Merenung. Itulah yang aku lakukan saat ini. Merenungi sesuatu. Ahh, lebih tepatnya merenungi seseorang. Seseorang yang begitu aku kagumi, yang bisa membuat pikiranku terbang entah kemana, yang membuatku terpana dan yang membuatku jatuh cinta. Setelah lama mengenalnya, aku baru sadar betapa aku telah jatuh cinta padanya. Jatuh cinta pada senyumannya. Aku ingat sekarang, senyuman itu. Sejak melihat senyum itu, aku sudah sadar aku tak akan bisa melupakannya. Tapi selama ini aku cuma mengganggapnya hal yang biasa.

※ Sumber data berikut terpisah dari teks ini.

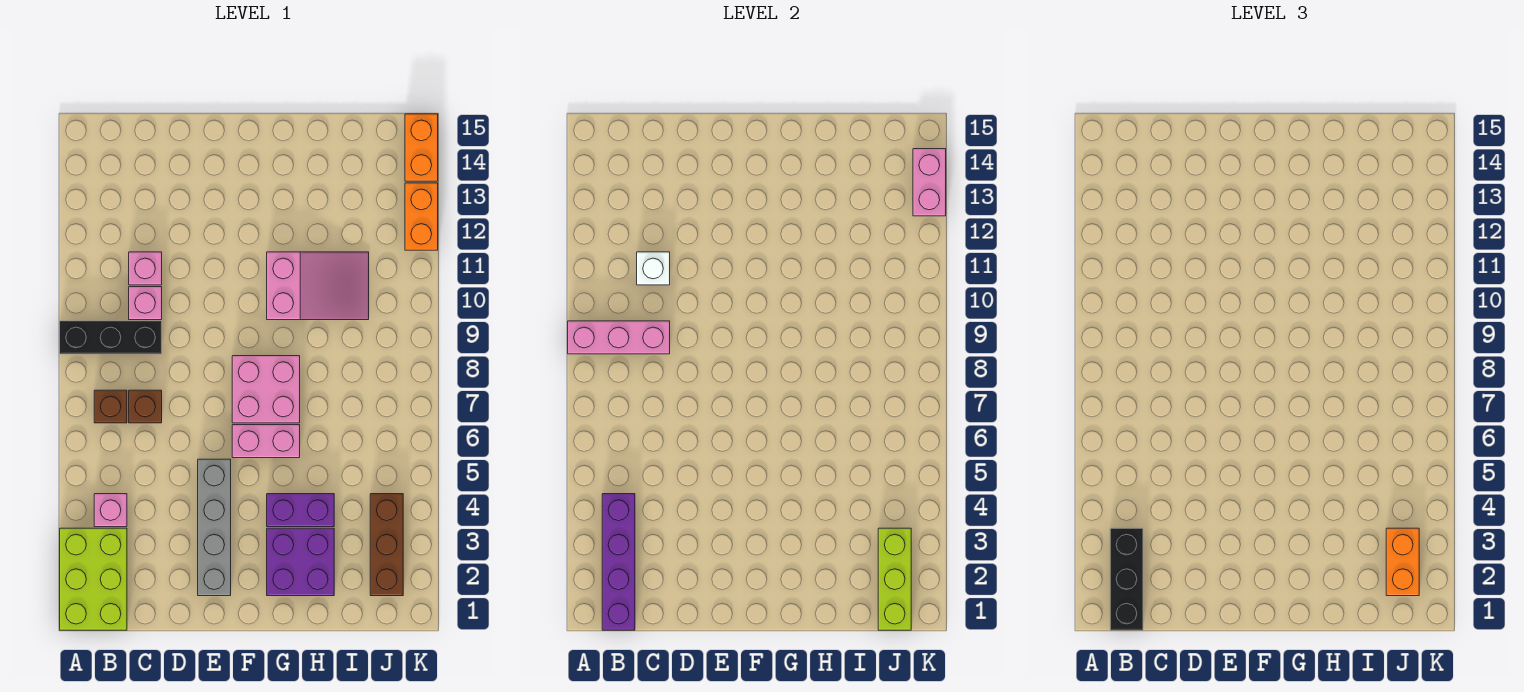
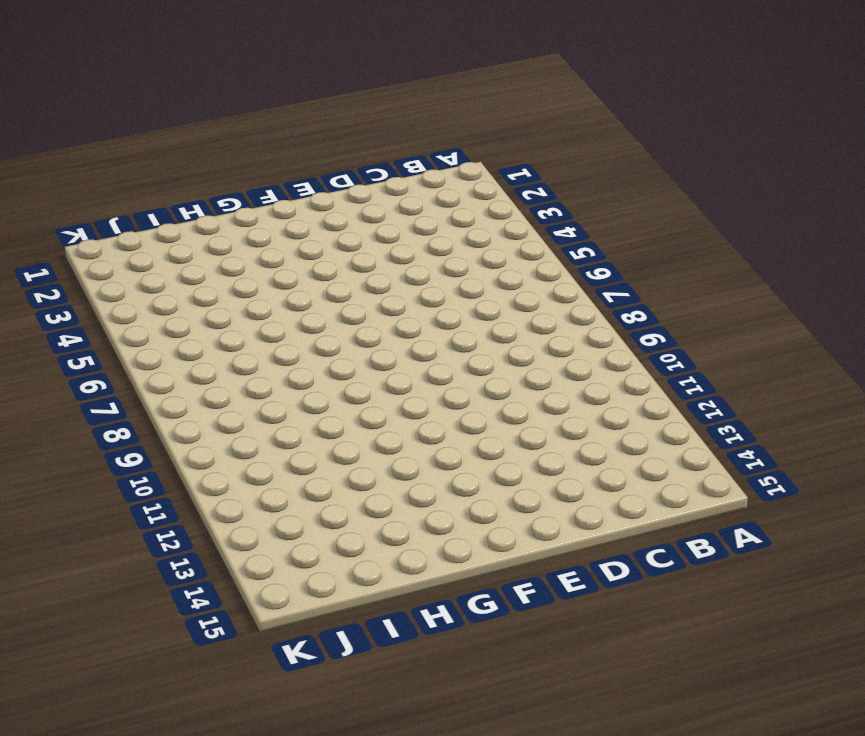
none -> lime brick A1:B3 level 1
none -> black brick A9:C9 level 1
none -> pink brick B4 level 1

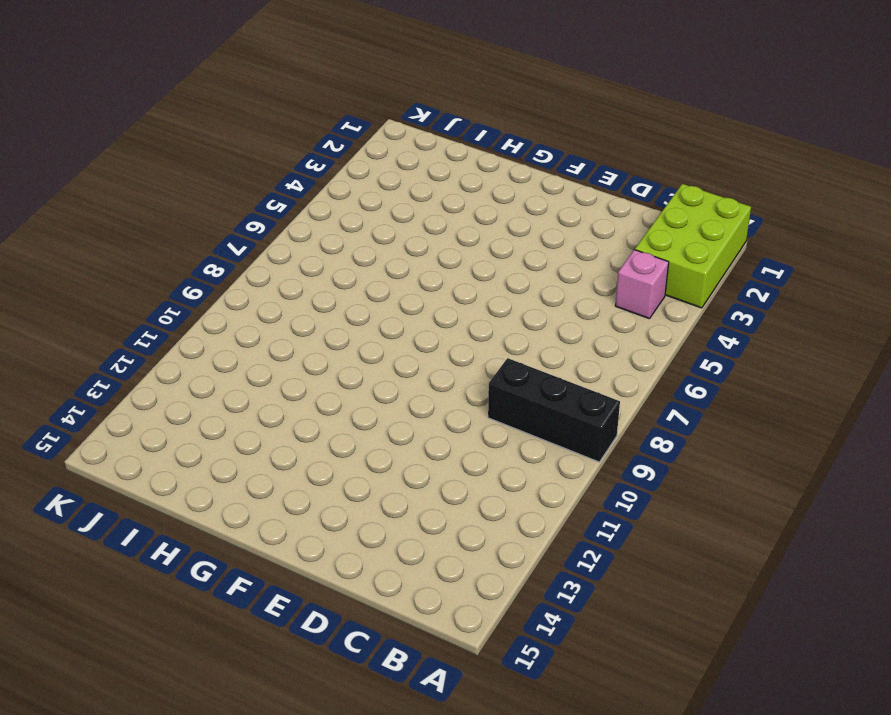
none -> brown brick B7 level 1
none -> brown brick C7 level 1
none -> pink brick C10 level 1

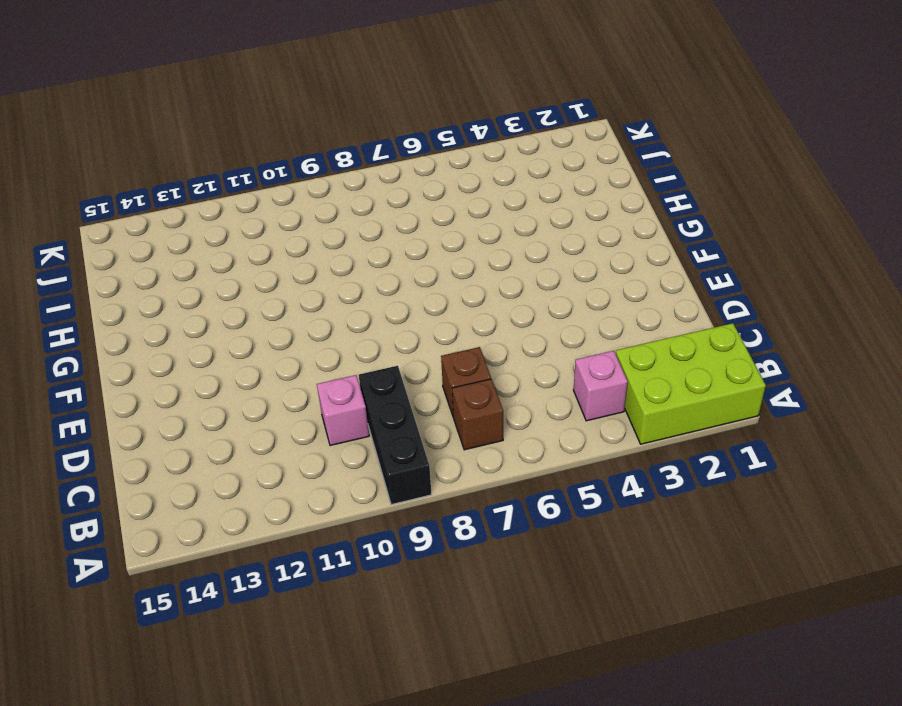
none -> pink brick C11 level 1
none -> grey brick E2:E5 level 1
none -> pink brick F6:G6 level 1

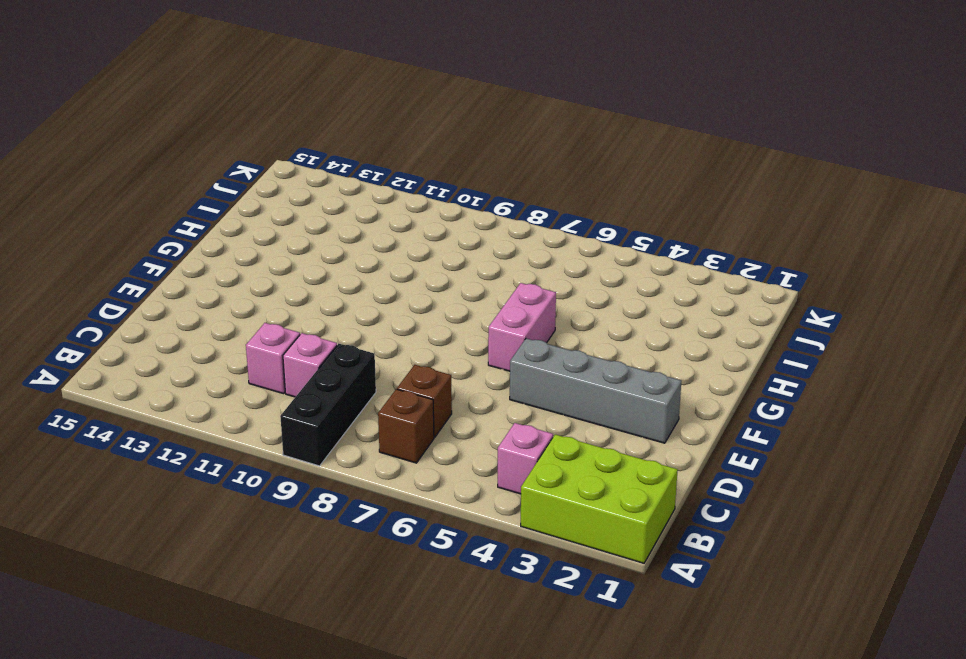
none -> pink brick F7:G8 level 1
none -> purple brick G2:H3 level 1
none -> purple brick G4:H4 level 1

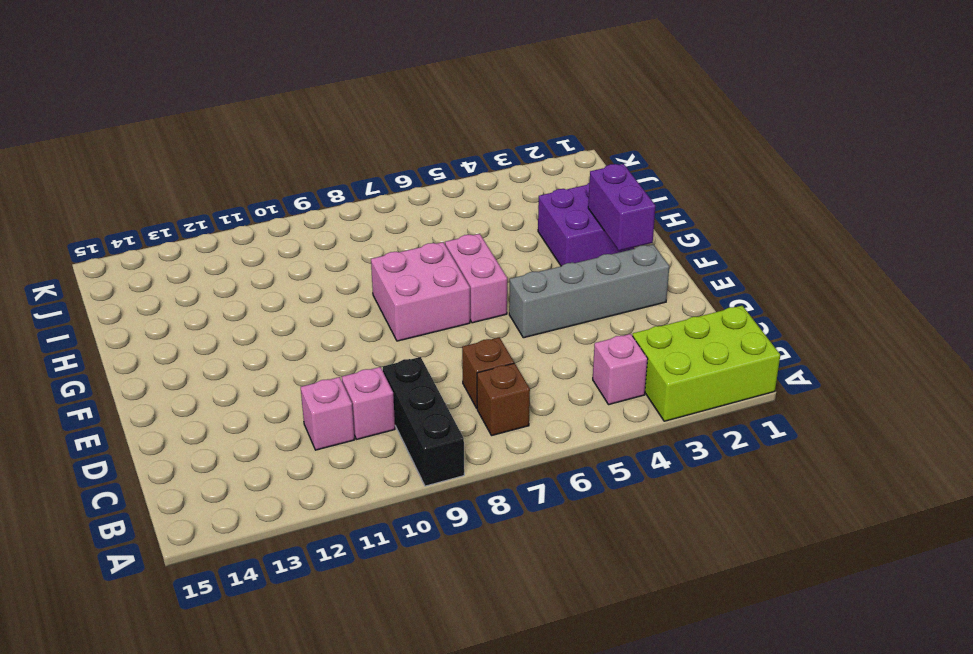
purple brick F2:G2 level 2 -> purple brick G4:H4 level 1
none -> pink slope G10:I11 level 1 top G
none -> brown brick J2:J4 level 1
none -> orange brick K12:K13 level 1

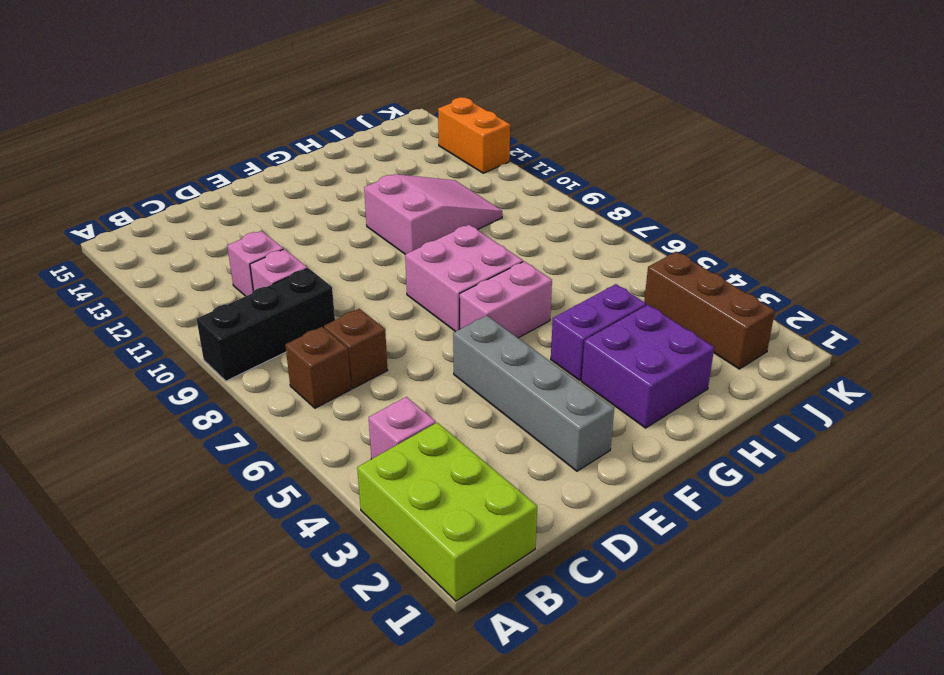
none -> orange brick K14:K15 level 1
none -> pink brick A9:C9 level 2
none -> purple brick B1:B4 level 2

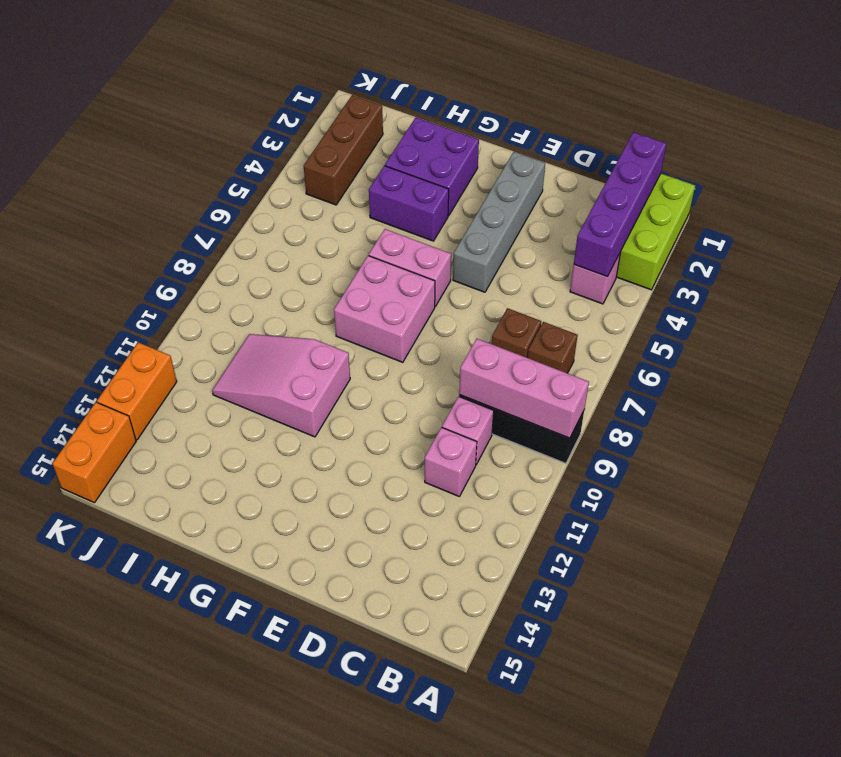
none -> white brick C11 level 2
none -> lime brick J1:J3 level 2
none -> pink brick K13:K14 level 2

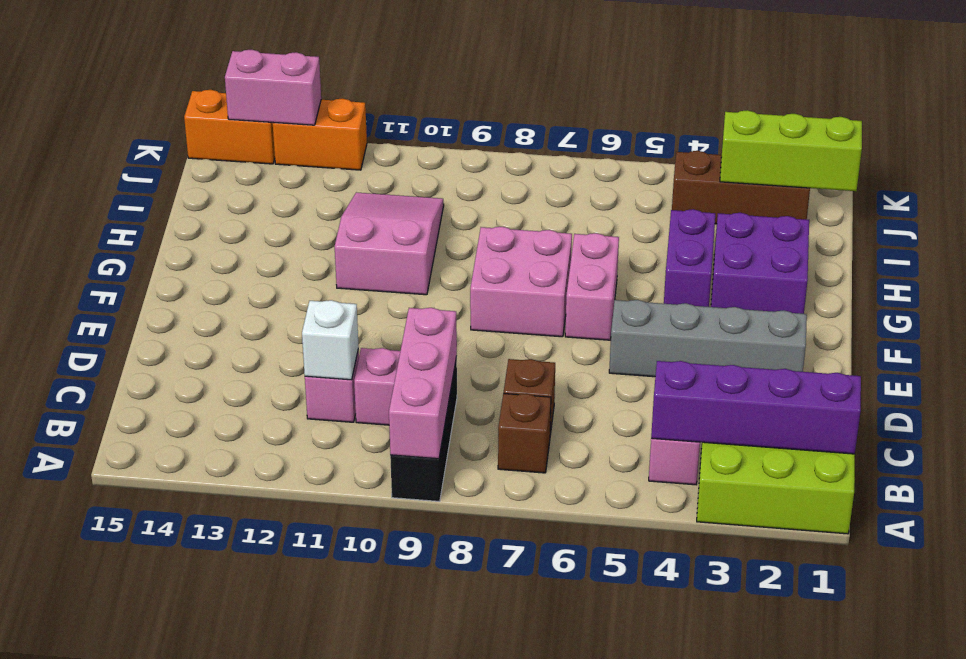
none -> black brick B1:B3 level 3
none -> orange brick J2:J3 level 3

Sampai suatu kejadian menyadarkanku. Untuk pertama kalinya aku melihatnya menangis. Aku tidak tahu apa penyebabnya, tetapi entah kenapa aku menjadi ikut sedih melihatnya saat itu. Ada sesuatu di dalam diriku yang mendorongku ingin menghiburnya. Aku mencoba mendekatinya, tetapi aku terlambat. Seseorang telah dahulu berada di sampingnya. Merangkulnya dan berkata sesuatu padanya. Dan tidak berapa lama, perlahan-lahan kulihat dia tersenyum.
Aku merasa sesuatu yang ada di hati ini retak. Apakah aku cemburu? Aku tak tahu pasti. Tapi yang jelas, setelah melihat kejadian itu, aku langsung pulang. Aku pulang dan merenungi keadaanku. Mengapa hati ini begitu sakit? Apa benar aku telah cemburu? Tetapi kenapa aku cemburu? Lama aku merenungi keadaanku. Mencari tahu jawaban dari semua pertanyaan yang bermunculan di benakku.
Dan pagi ini aku baru tersadar. Ya ampun, kenapa aku begitu bodoh? Aku baru menyadarinya. Aku merasa senang setiap kali melihatnya tersenyum dan membuatku ikut terenyum bersamanya. Dan aku merasakan kesedihan ketika melihatnya sedih. Aku cemburu melihatnya bersama orang lain. Aku berfikir akulah yang seharusnya menghiburnya dan membuat dia tersenyum kembali, bukan orang lain. Dan aku terlambat menyadari bahwa aku telah jatuh cinta padanya.
“Adly? Lo melamun ya?”
Suara itu? Aku mengalihkan pandanganku ke arah asal suara itu. Ternyata perkiraanku tidak meleset. Suara itu memang miliknya. Aku tersenyum memandangi dia. Melihatnya saja sudah begitu membuatku seperti ini. Ya, aku benar-benar telah jatuh ke dalam jurang cintanya.
“Hallo??!! Adly, lo kenapa sih? Kesambet ya?” raut mukanya terlihat heran dan khawatir. Ya ampun? Aku tersentak.
“Ehh, elo. Sory, Na. Lo baru datang?” kenapa aku jadi melantur begini sih? Sepertinya aku sudah salah tingkah deh.
“Ya sekitar lima menitan lah. Dan lo tahu tidak? Gue melihat orang yang matanya itu tidak berkedip selama lima menit. Hebat nggak tuh?” ceritanya sedikit takjub dan heran. Otomatis aku juga ikut penasaran.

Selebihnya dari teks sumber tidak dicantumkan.